By Chris WittsThursday 10 Aug 2023Morning Devotions with Chris WittsFaithReading Time: 1 minute
Transcript:
When you were a child, did your mother say to you “think before you speak, your words can get you into a lot of trouble?” I think many mothers would have given that kind of advice.
Those words are true
Our words can get us into trouble. I want to talk this morning about the power of words. If our words and thoughts are the very tools with which we create our reality, then surely they are our most powerful tool yet. So we should pick the very best words in order to create our best reality. Let me put it to you this way. Your words are the paint with which you paint your reality.
Because words have energy and power. They’ve got the ability to help, to heal, to hurt, to harm, to humiliate and to humble. So what decision have you made about the use of words? Do you just blurt out the first thing that comes to mind? Words can affect us in a way that we may not realise. Sometimes it can emotionally scar us too. Even if we don’t like admitting it.
So believe it or not, even the toughest of people can be hurt by words. Have you ever been insulted? How did you feel with somebody else’s insulting words? These words can affect others our friends, our family as well as other people. Today, it’s very easy to post a comment on social media without putting much thought into it. It only takes a few seconds to send, for example, a text message.
It’s easy to make a sarcastic remark or to make fun of someone else. Words can reduce a person’s self-esteem to almost next to nothing in an instant.
Text messages that tell you no-one cares about you or no-one likes you because of how you look. They’re hard to face, and this damage can last for years.
So let’s not say or write anything that we wouldn’t repeat. Stop and think. Before we laugh at someone or make sarcastic comments. We cannot control what other people say, but we can control what we say. There’s great teaching in the Bible and the way we use our words. Ephesians 4:29 in the New Testament, says, “Do not let any unwholesome talk come out of your mouths, but only that which is helpful for building others up according to their needs that it may benefit those who listen.”
The right words at the wrong time can be just as damaging as the wrong words
I think in times of somebody’s loss or bereavement, what we say is very important. For example, a mother who’s lost a child, a stillborn child and to say “Don’t worry, you can always have another baby” is quite foolish and stressful. The woman doesn’t want to hear that. We need to be careful not to dismiss their pain or frustration, and words left unsaid can be hurtful.
How often do we hear about a boss who never encourages or affirms his staff? He only points out their mistakes.
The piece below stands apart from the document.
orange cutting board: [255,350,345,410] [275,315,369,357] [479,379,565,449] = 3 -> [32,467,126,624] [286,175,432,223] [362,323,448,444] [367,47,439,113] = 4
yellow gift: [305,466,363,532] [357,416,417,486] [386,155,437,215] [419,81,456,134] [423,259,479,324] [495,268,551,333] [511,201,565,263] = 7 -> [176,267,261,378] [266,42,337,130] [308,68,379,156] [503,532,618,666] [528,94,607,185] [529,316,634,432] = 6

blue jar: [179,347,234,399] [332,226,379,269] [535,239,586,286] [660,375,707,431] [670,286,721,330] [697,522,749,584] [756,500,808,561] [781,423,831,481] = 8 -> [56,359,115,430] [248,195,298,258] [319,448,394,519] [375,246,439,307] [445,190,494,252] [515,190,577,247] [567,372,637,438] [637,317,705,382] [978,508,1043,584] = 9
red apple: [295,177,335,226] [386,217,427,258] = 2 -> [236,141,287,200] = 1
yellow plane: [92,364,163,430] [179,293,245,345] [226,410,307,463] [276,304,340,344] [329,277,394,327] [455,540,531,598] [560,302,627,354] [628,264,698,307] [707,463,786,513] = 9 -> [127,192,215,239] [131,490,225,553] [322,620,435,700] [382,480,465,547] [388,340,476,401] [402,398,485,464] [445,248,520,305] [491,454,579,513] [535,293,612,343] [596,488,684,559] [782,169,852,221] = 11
An encouraging word costs nothing and will usually make a world of difference. Proverbs 16:24 in the Old Testament, says pleasant words are like honeycomb sweetness to the soul and health to the bones. These are the words of Solomon, the wise and much loved king. He knew a lot about life, power and human nature, and he was talking about a gracious, delightful and friendly word. Not trying to flatter anyone but words of court.
Today there are so much negative and hurtful things that are said, and we’ve probably been on the receiving end of this. But God’s word tells us to be careful. We know how it feels to receive a kind and gracious word from a friend, and it’s no secret that consistent verbal abuse can and does affect the mental health of many. I mean, studies have confirmed this fact. A child who heard encouraging positive and loving words will grow up usually being self confident and successful in life.
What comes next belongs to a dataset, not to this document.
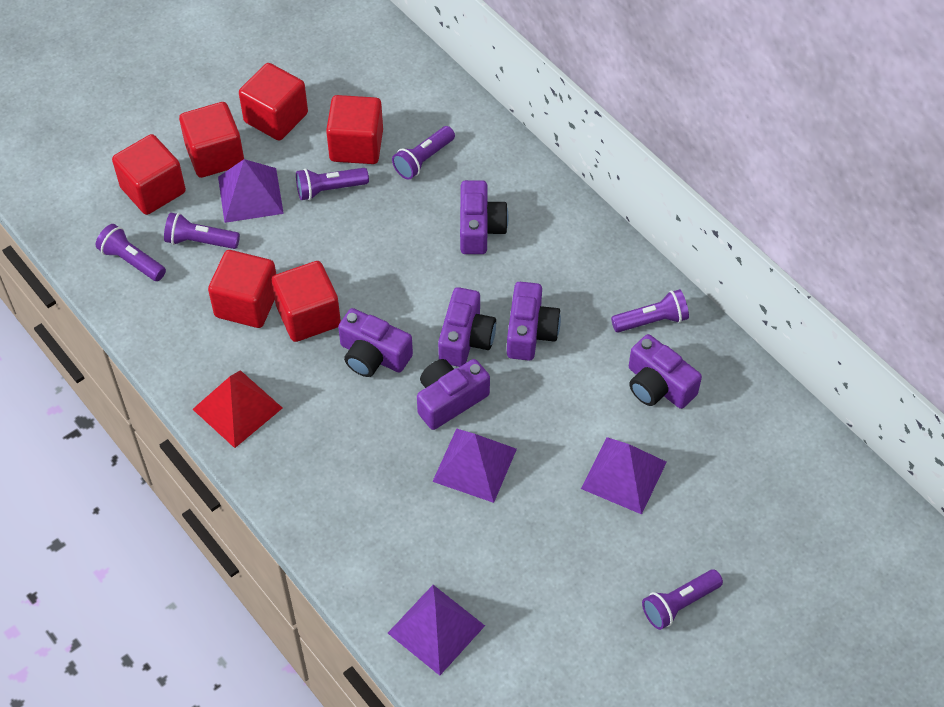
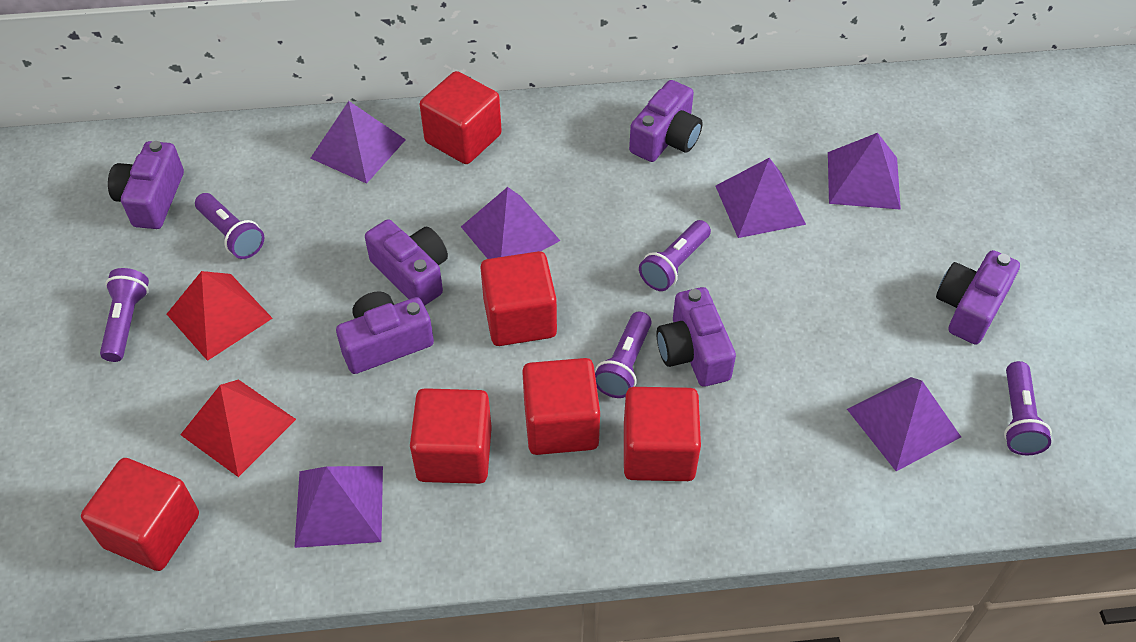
purple flashlight: [96,224,166,281] [164,212,240,249] [296,168,369,200] [392,126,455,180] [611,289,689,333] [642,570,723,630] = 6 -> [100,268,149,362] [195,193,264,259] [595,311,652,398] [639,220,711,291] [1004,361,1052,455] = 5
purple pyramid: [218,159,284,223] [388,585,485,676] [432,428,517,503] [581,437,667,514] = 4 -> [294,466,383,548] [310,101,406,184] [461,187,560,259] [716,158,806,238] [828,133,901,210] [847,377,961,471] = 6
red pyramid: [193,370,282,448] = 1 -> [167,271,273,361] [180,379,296,477] = 2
But that child, who heard only negative words of condemnation, will grow up being emotionally destabilised. Speaking words of hope and love can be a powerful form of verbal medicine. When we express our feelings to those that we care about, we can let them know how much they mean to us, how much they’ve impacted our lives and how much we do value them. There’s a wonderfully helpful verse in the Bible. We need to pray, as did the psalmist in Psalm 141, “My mouth, O’ Eternal God, control what I say. Keep a careful watch on every word I speak.”
Jesus said to his disciples, “Let me give you a new command. Love one another. In the same way I loved you, you should love one another. And this is how everyone will recognise that you are my disciples when they see the love that you have for each other.”
Let’s Pray
Heavenly Father, I’ve got the opportunity to speak good, gracious and kind words to others. May that be something I do every day and grant me your help, I pray. Amen.